■ Listed entries
»»
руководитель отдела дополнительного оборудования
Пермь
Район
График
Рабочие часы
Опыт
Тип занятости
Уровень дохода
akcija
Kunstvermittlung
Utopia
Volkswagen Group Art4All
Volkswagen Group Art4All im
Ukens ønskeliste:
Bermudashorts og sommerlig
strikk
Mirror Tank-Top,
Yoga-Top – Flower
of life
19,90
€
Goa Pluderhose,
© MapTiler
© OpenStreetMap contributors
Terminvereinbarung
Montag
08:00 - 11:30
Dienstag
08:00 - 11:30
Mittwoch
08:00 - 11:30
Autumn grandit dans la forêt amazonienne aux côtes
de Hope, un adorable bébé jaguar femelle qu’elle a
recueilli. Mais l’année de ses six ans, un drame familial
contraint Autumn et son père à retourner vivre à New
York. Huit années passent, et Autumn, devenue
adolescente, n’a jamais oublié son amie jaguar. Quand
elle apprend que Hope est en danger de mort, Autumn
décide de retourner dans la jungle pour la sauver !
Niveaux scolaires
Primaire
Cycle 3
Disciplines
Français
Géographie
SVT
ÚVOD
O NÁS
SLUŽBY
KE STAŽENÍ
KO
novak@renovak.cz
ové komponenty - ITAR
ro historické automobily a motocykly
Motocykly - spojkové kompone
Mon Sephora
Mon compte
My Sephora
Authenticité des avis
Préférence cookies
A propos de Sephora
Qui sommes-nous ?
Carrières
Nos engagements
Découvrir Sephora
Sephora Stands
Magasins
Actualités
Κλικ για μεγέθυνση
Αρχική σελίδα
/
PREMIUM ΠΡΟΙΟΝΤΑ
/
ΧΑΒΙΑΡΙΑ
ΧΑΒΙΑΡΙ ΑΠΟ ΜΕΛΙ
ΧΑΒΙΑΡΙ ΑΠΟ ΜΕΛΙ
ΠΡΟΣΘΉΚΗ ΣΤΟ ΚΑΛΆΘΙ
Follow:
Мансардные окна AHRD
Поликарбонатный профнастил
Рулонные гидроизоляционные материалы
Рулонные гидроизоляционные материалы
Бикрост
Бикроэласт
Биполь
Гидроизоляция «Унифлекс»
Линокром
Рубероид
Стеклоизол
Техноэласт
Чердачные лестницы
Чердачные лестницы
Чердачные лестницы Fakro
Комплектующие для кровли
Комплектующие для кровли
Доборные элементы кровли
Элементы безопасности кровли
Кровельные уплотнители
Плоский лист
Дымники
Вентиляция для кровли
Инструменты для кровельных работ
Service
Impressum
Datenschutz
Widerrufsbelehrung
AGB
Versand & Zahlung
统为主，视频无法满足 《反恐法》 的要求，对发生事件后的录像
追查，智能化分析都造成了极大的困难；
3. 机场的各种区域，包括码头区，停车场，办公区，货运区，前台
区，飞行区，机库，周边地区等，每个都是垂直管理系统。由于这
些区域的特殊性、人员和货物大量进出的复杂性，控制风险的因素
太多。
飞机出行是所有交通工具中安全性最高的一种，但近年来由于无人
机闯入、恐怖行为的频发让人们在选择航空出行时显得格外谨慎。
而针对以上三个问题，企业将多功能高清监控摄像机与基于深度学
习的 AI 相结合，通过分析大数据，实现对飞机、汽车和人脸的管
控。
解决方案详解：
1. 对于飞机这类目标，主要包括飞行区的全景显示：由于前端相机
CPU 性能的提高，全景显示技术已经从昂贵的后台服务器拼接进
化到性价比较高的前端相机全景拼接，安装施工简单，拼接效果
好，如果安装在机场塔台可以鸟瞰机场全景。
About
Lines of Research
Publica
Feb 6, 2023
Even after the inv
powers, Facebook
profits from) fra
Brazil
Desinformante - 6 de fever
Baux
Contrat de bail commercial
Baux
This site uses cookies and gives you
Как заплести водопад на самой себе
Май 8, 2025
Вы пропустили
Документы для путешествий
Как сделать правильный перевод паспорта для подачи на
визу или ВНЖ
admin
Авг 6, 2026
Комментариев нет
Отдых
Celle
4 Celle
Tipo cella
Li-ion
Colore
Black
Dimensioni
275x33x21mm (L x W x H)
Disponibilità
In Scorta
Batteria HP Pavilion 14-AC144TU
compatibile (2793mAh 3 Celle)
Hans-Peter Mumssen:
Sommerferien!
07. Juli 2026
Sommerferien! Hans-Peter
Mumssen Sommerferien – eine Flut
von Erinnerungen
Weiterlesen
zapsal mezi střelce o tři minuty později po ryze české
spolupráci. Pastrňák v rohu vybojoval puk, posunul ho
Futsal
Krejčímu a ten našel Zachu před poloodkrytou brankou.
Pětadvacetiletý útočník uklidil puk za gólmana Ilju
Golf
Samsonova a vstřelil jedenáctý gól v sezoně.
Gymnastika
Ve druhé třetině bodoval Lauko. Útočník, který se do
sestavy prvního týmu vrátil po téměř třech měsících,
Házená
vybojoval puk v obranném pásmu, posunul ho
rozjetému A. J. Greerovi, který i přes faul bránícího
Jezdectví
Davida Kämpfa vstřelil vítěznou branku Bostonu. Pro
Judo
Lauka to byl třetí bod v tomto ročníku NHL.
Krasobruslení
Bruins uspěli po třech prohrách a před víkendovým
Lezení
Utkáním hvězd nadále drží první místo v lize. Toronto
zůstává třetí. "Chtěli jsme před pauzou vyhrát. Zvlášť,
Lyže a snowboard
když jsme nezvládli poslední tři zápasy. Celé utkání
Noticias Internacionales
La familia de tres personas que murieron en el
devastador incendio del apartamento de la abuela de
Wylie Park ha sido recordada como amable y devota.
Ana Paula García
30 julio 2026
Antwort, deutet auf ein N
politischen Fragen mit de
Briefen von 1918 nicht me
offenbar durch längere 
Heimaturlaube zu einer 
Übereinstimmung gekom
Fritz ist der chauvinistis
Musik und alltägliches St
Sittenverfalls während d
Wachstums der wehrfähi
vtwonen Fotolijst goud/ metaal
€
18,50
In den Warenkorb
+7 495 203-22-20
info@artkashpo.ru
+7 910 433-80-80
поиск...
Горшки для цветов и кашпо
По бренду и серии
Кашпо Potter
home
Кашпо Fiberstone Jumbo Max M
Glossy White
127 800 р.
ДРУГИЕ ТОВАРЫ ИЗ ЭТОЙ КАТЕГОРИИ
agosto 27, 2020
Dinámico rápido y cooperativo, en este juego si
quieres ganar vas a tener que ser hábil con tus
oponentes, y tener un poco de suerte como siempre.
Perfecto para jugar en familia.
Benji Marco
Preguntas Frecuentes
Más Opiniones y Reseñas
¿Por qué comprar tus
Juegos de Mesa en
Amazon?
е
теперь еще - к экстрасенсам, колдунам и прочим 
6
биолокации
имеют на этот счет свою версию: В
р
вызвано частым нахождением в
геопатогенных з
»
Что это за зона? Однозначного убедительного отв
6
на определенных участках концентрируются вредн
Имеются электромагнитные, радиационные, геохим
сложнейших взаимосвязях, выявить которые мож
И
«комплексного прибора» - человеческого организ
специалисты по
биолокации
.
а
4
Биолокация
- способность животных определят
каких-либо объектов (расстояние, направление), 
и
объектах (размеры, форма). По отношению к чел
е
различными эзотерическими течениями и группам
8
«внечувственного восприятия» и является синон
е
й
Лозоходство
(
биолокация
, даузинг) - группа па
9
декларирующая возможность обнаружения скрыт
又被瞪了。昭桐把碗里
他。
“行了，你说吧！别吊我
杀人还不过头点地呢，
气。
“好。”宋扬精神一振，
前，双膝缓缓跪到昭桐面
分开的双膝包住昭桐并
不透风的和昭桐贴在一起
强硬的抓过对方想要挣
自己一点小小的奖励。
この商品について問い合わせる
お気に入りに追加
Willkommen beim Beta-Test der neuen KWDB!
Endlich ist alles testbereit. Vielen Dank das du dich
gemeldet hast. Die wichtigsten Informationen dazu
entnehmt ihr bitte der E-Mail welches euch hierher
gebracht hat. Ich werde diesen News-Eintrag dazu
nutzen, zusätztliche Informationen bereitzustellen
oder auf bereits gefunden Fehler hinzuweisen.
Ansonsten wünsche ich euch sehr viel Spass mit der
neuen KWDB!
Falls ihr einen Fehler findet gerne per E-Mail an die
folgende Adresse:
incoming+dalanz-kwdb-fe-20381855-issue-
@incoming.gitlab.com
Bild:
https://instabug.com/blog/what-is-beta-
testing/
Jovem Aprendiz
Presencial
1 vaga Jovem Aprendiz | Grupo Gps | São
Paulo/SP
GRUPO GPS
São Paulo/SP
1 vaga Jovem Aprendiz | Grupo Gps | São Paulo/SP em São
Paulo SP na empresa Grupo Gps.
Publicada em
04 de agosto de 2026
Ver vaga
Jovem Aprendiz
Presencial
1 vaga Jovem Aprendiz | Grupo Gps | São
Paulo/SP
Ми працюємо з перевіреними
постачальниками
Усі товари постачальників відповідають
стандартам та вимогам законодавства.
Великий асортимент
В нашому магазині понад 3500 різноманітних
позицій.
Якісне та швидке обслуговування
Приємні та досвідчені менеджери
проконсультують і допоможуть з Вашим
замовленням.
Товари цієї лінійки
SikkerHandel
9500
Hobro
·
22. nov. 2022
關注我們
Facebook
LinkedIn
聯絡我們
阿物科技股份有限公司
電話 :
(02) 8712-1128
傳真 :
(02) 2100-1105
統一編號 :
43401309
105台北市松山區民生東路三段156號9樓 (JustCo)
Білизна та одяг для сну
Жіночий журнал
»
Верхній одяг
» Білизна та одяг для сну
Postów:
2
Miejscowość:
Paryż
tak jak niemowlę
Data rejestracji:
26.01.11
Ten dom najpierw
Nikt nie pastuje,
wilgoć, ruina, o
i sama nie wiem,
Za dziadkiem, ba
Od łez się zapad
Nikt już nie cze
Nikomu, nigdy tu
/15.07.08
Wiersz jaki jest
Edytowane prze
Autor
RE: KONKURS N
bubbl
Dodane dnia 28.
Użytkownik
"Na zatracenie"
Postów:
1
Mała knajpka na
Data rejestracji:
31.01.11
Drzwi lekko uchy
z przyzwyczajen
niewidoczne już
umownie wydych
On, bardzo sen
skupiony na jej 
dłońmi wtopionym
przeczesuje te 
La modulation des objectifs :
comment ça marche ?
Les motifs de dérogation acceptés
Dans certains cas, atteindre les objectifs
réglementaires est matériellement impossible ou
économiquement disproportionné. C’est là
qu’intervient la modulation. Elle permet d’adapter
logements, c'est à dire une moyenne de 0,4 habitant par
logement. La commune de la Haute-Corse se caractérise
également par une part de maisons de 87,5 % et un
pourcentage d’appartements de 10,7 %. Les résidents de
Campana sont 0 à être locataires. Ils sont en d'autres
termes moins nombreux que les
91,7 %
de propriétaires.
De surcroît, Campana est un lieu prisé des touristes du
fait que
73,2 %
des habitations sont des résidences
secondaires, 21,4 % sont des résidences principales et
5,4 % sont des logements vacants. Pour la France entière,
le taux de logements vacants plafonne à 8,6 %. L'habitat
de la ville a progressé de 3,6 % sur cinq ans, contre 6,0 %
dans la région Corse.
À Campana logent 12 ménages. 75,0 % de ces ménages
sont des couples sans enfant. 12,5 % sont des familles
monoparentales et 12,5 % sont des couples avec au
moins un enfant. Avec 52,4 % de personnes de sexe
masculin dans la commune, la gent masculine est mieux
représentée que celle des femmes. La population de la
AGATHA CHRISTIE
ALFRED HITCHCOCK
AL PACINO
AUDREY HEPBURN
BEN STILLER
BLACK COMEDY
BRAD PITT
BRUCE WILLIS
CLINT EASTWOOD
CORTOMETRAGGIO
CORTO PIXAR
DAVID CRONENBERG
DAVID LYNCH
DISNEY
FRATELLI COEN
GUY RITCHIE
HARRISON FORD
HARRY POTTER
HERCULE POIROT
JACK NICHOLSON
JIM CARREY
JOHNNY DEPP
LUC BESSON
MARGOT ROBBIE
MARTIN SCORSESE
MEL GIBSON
««
■ What is needed
Locate each line in the material above that contains the string "modulation" and copy those lines. Case counts, so a line with the string in different capitalization does not qualify.

■ Written solution
La modulation des objectifs :
qu’intervient la modulation. Elle permet d’adapter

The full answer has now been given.